#### Exercise aim
Return the data verbatim, without pictures.

#### Input material

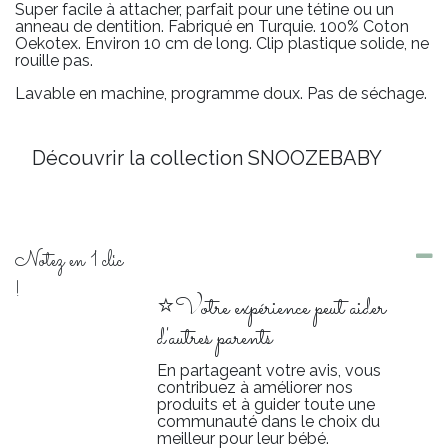
Super facile à attacher, parfait pour une tétine ou un
anneau de dentition. Fabriqué en Turquie. 100% Coton
Oekotex. Environ 10 cm de long. Clip plastique solide, ne
rouille pas.
Lavable en machine, programme doux. Pas de séchage.
Découvrir la collection SNOOZEBABY
Notez en 1 clic
!
⭐Votre expérience peut aider
d'autres parents
En partageant votre avis, vous
contribuez à améliorer nos
produits et à guider toute une
communauté dans le choix du
meilleur pour leur bébé.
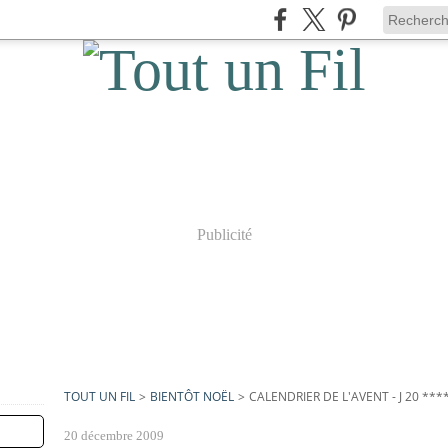
Publicité
TOUT UN FIL
>
BIENTÔT NOËL
>
CALENDRIER DE L'AVENT - J 20 ***
20 décembre 2009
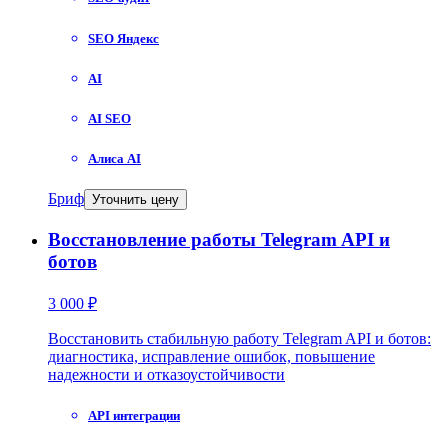
SEO Яндекс
AI
AI SEO
Алиса AI
Бриф
Уточнить цену
Восстановление работы Telegram API и
ботов
3 000 ₽
Восстановить стабильную работу Telegram API и ботов:
диагностика, исправление ошибок, повышение
надежности и отказоустойчивости
API интеграции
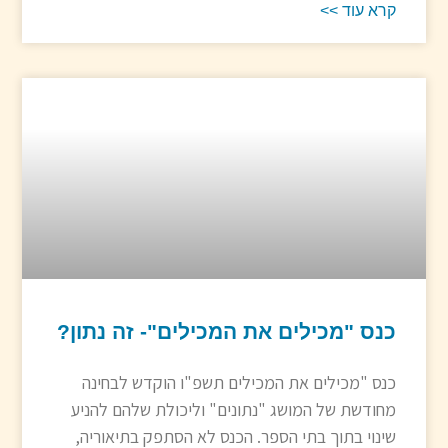
קרא עוד >>
כנס "מכילים את המכילים"- זה נתון?
כנס "מכילים את המכילים תשפ"ו הוקדש לבחינה
מחודשת של המושג "נתונים" וליכולת שלהם להניע
שינוי בתוך בתי הספר. הכנס לא הסתפק בתיאוריה,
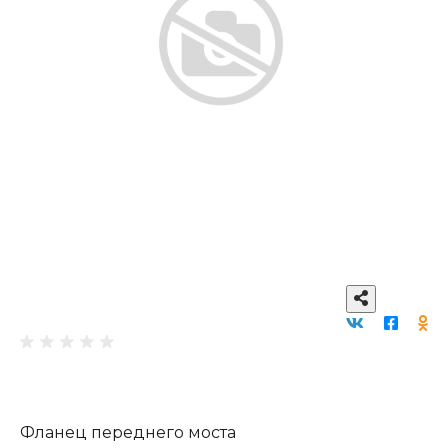
Фланец переднего моста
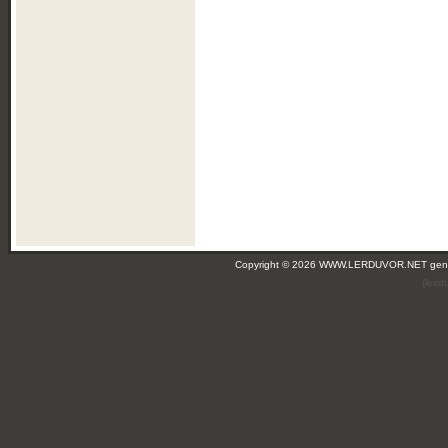
Copyright © 2026 WWW.LERDUVOR.NET ge
(leir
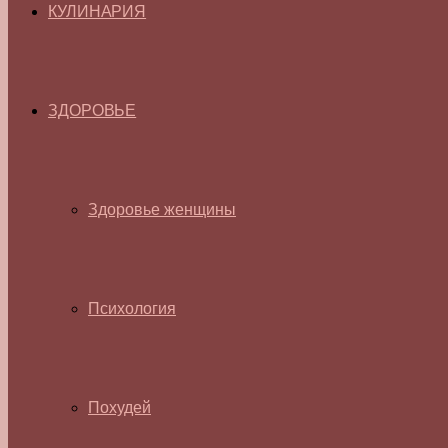
КУЛИНАРИЯ
ЗДОРОВЬЕ
Здоровье женщины
Психология
Похудей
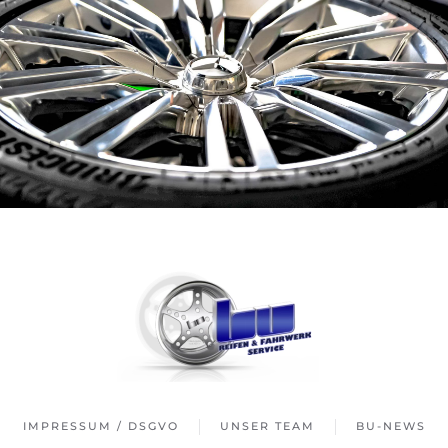
IMPRESSUM / DSGVO
UNSER TEAM
BU-NEWS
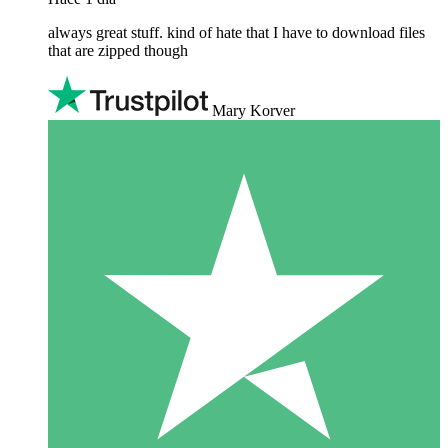
always great stuff. kind of hate that I have to download files
that are zipped though
Mary Korver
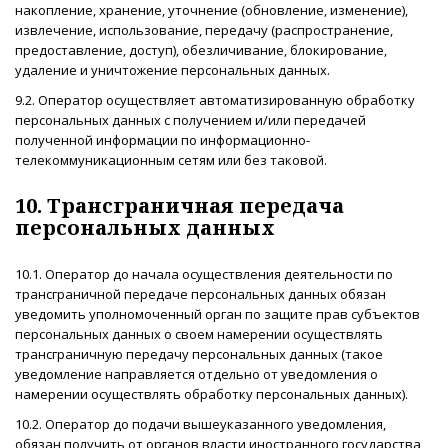
накопление, хранение, уточнение (обновление, изменение),
извлечение, использование, передачу (распространение,
предоставление, доступ), обезличивание, блокирование,
удаление и уничтожение персональных данных.
9.2. Оператор осуществляет автоматизированную обработку
персональных данных с получением и/или передачей
полученной информации по информационно-
телекоммуникационным сетям или без таковой.
10. Трансграничная передача
персональных данных
10.1. Оператор до начала осуществления деятельности по
трансграничной передаче персональных данных обязан
уведомить уполномоченный орган по защите прав субъектов
персональных данных о своем намерении осуществлять
трансграничную передачу персональных данных (такое
уведомление направляется отдельно от уведомления о
намерении осуществлять обработку персональных данных).
10.2. Оператор до подачи вышеуказанного уведомления,
обязан получить от органов власти иностранного государства,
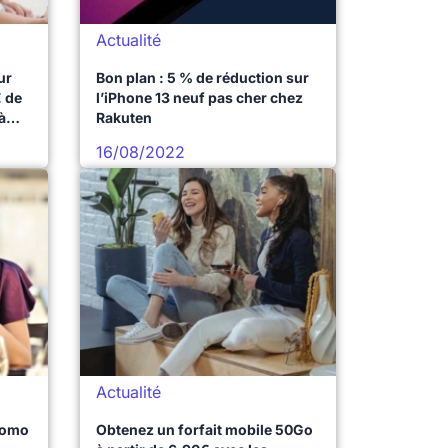
Actualité
ur
Bon plan : 5 % de réduction sur
€ de
l’iPhone 13 neuf pas cher chez
à
Rakuten
16/08/2022
Actualité
promo
Obtenez un forfait mobile 50Go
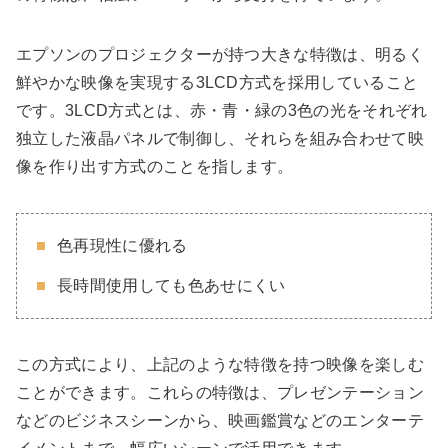
エプソンのプロジェクターが持つ大きな特徴は、明るく
鮮やかな映像を実現する3LCD方式を採用していること
です。3LCD方式とは、赤・青・緑の3色の光をそれぞれ
独立した液晶パネルで制御し、それらを組み合わせて映
像を作り出す方式のことを指します。
色再現性に優れる
長時間使用しても色あせにくい
この方式により、上記のような特徴を持つ映像を楽しむ
ことができます。これらの特徴は、プレゼンテーション
などのビジネスシーンから、映画鑑賞などのエンターテ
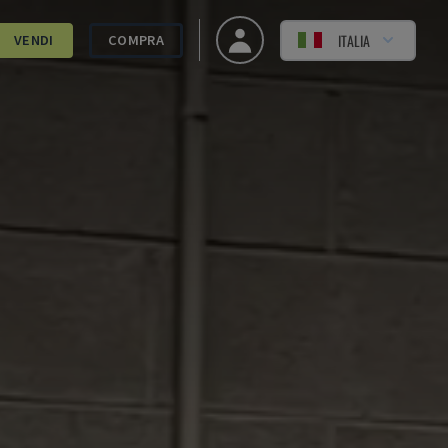
ITALIA
VENDI
COMPRA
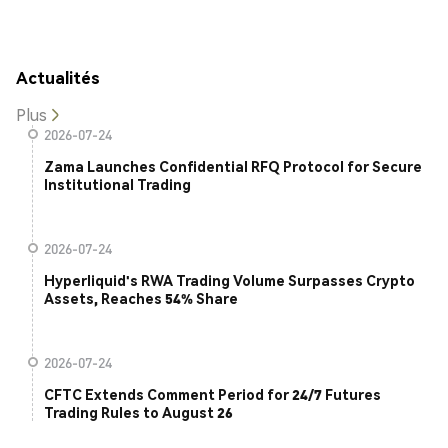
Actualités
Plus
2026-07-24
Zama Launches Confidential RFQ Protocol for Secure
Institutional Trading
2026-07-24
Hyperliquid's RWA Trading Volume Surpasses Crypto
Assets, Reaches 54% Share
2026-07-24
CFTC Extends Comment Period for 24/7 Futures
Trading Rules to August 26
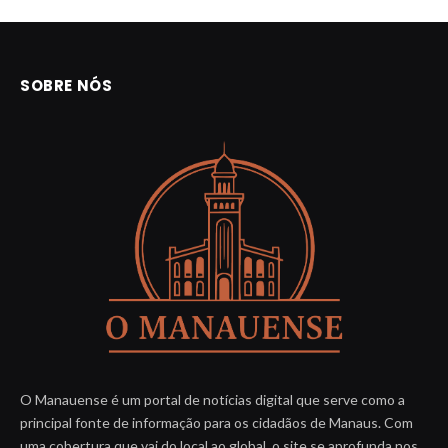
SOBRE NÓS
O Manauense é um portal de notícias digital que serve como a
principal fonte de informação para os cidadãos de Manaus. Com
uma cobertura que vai do local ao global, o site se aprofunda nos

#### Result of the task
Super facile à attacher, parfait pour une tétine ou un
anneau de dentition. Fabriqué en Turquie. 100% Coton
Oekotex. Environ 10 cm de long. Clip plastique solide, ne
rouille pas.
Lavable en machine, programme doux. Pas de séchage.
Découvrir la collection SNOOZEBABY
Notez en 1 clic
!
⭐Votre expérience peut aider
d'autres parents
En partageant votre avis, vous
contribuez à améliorer nos
produits et à guider toute une
communauté dans le choix du
meilleur pour leur bébé.
Publicité
TOUT UN FIL
>
BIENTÔT NOËL
>
CALENDRIER DE L'AVENT - J 20 ***
20 décembre 2009
SEO Яндекс
AI
AI SEO
Алиса AI
Бриф
Уточнить цену
Восстановление работы Telegram API и
ботов
3 000 ₽
Восстановить стабильную работу Telegram API и ботов:
диагностика, исправление ошибок, повышение
надежности и отказоустойчивости
API интеграции
קרא עוד >>
כנס "מכילים את המכילים"- זה נתון?
כנס "מכילים את המכילים תשפ"ו הוקדש לבחינה
מחודשת של המושג "נתונים" וליכולת שלהם להניע
שינוי בתוך בתי הספר. הכנס לא הסתפק בתיאוריה,
Фланец переднего моста
Copyright © 2026 WWW.LERDUVOR.NET ge
(leir
КУЛИНАРИЯ
ЗДОРОВЬЕ
Здоровье женщины
Психология
Похудей
IMPRESSUM / DSGVO
UNSER TEAM
BU-NEWS
always great stuff. kind of hate that I have to download files
that are zipped though
Mary Korver
накопление, хранение, уточнение (обновление, изменение),
извлечение, использование, передачу (распространение,
предоставление, доступ), обезличивание, блокирование,
удаление и уничтожение персональных данных.
9.2. Оператор осуществляет автоматизированную обработку
персональных данных с получением и/или передачей
полученной информации по информационно-
телекоммуникационным сетям или без таковой.
10. Трансграничная передача
персональных данных
10.1. Оператор до начала осуществления деятельности по
трансграничной передаче персональных данных обязан
уведомить уполномоченный орган по защите прав субъектов
персональных данных о своем намерении осуществлять
трансграничную передачу персональных данных (такое
уведомление направляется отдельно от уведомления о
намерении осуществлять обработку персональных данных).
10.2. Оператор до подачи вышеуказанного уведомления,
обязан получить от органов власти иностранного государства,
Actualité
ur
Bon plan : 5 % de réduction sur
€ de
l’iPhone 13 neuf pas cher chez
à
Rakuten
16/08/2022
Actualité
promo
Obtenez un forfait mobile 50Go
エプソンのプロジェクターが持つ大きな特徴は、明るく
鮮やかな映像を実現する3LCD方式を採用していること
です。3LCD方式とは、赤・青・緑の3色の光をそれぞれ
独立した液晶パネルで制御し、それらを組み合わせて映
像を作り出す方式のことを指します。
色再現性に優れる
長時間使用しても色あせにくい
この方式により、上記のような特徴を持つ映像を楽しむ
ことができます。これらの特徴は、プレゼンテーション
などのビジネスシーンから、映画鑑賞などのエンターテ
ITALIA
VENDI
COMPRA
Actualités
Plus
2026-07-24
Zama Launches Confidential RFQ Protocol for Secure
Institutional Trading
2026-07-24
Hyperliquid's RWA Trading Volume Surpasses Crypto
Assets, Reaches 54% Share
2026-07-24
CFTC Extends Comment Period for 24/7 Futures
Trading Rules to August 26
SOBRE NÓS
O Manauense é um portal de notícias digital que serve como a
principal fonte de informação para os cidadãos de Manaus. Com
uma cobertura que vai do local ao global, o site se aprofunda nos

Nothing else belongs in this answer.